Au long de nos travaux, nous nous sommes forgé la conviction que la prévention de l'usure professionnelle et de la désinsertion professionnelle est la clef de voûte d'une politique publique à destination des travailleurs expérimentés. Comment envisager de travailler plus longtemps si l'on est déjà brisé par le travail avant 50 ans ? Les travailleurs âgés sont plus souvent en arrêt de travail que leurs cadets, en moyenne 51 jours par an pour les 55‑59 ans. Or l'éloignement temporaire du travail conduit dans de trop nombreux cas à une éviction durable de l'emploi.
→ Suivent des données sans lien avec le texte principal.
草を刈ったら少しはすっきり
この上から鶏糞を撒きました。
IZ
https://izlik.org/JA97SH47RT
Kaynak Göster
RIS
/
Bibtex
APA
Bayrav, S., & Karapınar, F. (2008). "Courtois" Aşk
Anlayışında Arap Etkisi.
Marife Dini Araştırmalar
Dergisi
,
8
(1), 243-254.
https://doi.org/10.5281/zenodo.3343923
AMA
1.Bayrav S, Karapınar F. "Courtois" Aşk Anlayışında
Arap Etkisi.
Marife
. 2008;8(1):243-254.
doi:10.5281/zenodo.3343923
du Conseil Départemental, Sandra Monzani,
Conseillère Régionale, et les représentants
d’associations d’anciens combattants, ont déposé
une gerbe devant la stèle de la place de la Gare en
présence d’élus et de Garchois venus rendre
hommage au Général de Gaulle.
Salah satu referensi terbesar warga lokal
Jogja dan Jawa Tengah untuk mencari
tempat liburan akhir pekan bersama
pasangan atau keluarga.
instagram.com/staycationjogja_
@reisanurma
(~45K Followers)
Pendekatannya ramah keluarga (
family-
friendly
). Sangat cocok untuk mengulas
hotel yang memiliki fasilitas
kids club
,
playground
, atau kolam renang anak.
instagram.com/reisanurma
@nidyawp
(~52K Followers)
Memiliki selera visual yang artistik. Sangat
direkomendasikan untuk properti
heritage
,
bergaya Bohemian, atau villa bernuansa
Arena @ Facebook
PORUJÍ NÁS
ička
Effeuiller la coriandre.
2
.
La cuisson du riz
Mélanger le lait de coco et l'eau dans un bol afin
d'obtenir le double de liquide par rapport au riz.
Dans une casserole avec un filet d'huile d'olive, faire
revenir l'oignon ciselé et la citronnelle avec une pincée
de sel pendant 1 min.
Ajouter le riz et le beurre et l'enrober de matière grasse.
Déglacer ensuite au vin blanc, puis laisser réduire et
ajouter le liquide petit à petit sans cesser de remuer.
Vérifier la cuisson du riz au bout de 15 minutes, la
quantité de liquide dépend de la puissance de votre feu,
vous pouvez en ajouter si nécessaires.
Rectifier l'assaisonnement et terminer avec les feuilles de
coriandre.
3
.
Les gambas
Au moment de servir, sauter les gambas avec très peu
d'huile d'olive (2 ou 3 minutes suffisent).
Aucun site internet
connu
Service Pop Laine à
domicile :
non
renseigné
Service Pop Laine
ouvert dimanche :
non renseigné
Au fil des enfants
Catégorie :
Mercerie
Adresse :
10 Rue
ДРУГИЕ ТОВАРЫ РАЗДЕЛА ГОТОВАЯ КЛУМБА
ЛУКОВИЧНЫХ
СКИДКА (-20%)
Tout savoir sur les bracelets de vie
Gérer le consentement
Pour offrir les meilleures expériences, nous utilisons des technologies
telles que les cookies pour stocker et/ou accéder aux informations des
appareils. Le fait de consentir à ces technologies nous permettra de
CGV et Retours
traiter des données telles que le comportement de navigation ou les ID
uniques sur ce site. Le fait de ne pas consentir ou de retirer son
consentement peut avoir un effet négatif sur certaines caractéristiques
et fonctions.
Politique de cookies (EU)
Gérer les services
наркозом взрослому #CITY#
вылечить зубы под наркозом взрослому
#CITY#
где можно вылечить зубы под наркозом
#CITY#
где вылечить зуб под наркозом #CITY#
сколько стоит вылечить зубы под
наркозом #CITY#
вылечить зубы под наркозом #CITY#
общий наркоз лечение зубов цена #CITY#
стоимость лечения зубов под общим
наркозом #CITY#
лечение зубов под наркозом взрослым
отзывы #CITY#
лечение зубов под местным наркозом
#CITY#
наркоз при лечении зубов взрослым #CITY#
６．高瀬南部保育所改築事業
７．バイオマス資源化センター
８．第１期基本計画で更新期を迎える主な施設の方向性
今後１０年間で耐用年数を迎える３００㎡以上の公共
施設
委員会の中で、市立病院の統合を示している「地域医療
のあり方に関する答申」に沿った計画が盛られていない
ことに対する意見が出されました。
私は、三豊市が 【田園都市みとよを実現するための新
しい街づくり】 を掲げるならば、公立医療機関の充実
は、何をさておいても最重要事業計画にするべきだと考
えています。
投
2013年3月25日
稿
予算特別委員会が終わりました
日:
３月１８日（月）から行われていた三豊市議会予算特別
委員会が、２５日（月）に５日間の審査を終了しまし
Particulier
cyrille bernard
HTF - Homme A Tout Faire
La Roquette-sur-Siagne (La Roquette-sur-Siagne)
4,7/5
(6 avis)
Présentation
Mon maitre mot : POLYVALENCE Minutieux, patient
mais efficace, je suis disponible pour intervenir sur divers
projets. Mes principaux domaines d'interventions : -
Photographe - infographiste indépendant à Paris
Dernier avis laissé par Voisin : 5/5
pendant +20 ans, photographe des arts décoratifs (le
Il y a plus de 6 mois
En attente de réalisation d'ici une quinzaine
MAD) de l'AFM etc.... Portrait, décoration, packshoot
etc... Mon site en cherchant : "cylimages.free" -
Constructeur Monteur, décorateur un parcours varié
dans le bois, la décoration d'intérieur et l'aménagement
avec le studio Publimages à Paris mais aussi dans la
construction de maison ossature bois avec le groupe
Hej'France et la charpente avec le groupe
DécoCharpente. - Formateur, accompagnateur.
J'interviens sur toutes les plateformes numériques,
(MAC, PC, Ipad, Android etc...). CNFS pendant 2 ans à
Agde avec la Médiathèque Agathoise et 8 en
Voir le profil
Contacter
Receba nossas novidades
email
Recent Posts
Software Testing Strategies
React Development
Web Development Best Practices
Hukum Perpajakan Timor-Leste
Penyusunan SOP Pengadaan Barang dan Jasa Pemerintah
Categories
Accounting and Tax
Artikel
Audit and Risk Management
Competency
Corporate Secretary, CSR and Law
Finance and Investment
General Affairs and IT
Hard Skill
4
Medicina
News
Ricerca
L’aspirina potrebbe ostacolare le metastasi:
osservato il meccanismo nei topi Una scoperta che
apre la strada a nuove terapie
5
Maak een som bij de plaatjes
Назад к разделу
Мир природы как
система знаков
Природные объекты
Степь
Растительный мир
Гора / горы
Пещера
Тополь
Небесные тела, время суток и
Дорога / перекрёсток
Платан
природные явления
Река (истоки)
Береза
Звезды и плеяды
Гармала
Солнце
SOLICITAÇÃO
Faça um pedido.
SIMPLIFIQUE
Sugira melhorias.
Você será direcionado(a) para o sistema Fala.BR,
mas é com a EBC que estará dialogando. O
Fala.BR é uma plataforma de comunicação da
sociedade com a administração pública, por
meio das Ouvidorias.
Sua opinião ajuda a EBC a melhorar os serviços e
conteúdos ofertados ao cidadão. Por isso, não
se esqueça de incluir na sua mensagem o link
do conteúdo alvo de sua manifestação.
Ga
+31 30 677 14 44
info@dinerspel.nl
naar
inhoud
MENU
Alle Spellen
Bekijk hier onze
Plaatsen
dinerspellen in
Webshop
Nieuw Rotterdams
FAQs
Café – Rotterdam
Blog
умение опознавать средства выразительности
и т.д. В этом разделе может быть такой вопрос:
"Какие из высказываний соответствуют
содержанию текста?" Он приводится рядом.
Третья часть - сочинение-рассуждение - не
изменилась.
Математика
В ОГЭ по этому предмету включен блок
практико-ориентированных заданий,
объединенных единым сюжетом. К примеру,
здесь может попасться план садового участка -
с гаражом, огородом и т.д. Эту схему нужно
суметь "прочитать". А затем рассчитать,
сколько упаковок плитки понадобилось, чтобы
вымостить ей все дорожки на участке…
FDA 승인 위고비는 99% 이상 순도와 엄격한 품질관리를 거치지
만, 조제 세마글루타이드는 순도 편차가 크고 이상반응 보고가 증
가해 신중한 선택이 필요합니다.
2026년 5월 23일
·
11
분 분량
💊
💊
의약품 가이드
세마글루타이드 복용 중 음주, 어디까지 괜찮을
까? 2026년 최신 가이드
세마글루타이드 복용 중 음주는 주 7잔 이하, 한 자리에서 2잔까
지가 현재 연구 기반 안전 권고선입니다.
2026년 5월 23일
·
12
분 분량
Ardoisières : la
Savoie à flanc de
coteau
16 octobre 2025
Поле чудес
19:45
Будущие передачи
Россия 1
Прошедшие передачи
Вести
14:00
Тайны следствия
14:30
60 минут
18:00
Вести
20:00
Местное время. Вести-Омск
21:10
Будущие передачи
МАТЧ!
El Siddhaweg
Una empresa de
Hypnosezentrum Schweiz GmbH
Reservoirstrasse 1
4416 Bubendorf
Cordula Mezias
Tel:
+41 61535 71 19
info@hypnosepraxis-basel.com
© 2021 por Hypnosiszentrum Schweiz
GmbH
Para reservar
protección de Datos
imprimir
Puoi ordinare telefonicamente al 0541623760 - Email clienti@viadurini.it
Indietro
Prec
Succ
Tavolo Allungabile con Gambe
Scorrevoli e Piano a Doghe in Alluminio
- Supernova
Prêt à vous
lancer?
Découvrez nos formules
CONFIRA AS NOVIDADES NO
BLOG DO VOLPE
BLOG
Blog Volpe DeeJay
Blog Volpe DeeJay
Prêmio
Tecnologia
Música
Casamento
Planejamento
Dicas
La proposition de loi de Charlotte Parmentier-Lecocq et Carole Grandjean pour renforcer la prévention en santé au travail nous a inspirés. Nous proposons de mieux articuler l'entretien de la mi-carrière avec l'entretien professionnel. Ce bilan d'étape est l'occasion pour le salarié de faire le point sur son « sac à dos » de droits professionnels.
Pour prévenir l'usure professionnelle et garantir un bon état de santé et de bien‑être, nous proposons d'étendre le travail de l'Institut Pasteur de Lille à travers son parcours « longévité » qui s'adresse sur proposition de l'entreprise – et est financée par elle – à tout actif pour dépister des fragilités de santé. De plus, la mission reprend à son compte un volet de la réforme pour le système universel de retraite et propose de généraliser les comptes professionnels de prévention aux fonctionnaires et salariés des régimes spéciaux. Pour en terminer avec nos propositions, nous préconisons, pour inscrire l'employabilité des travailleurs expérimentés comme thème obligatoire de la négociation collective de branche portant sur la gestion prévisionnelle des effectifs et des compétences.
En conclusion, je suis convaincu que, de la même manière qu'il existe « Un jeune, une solution », nous devons nous donner les moyens de trouver des moyens et solutions pour chaque travailleur expérimenté.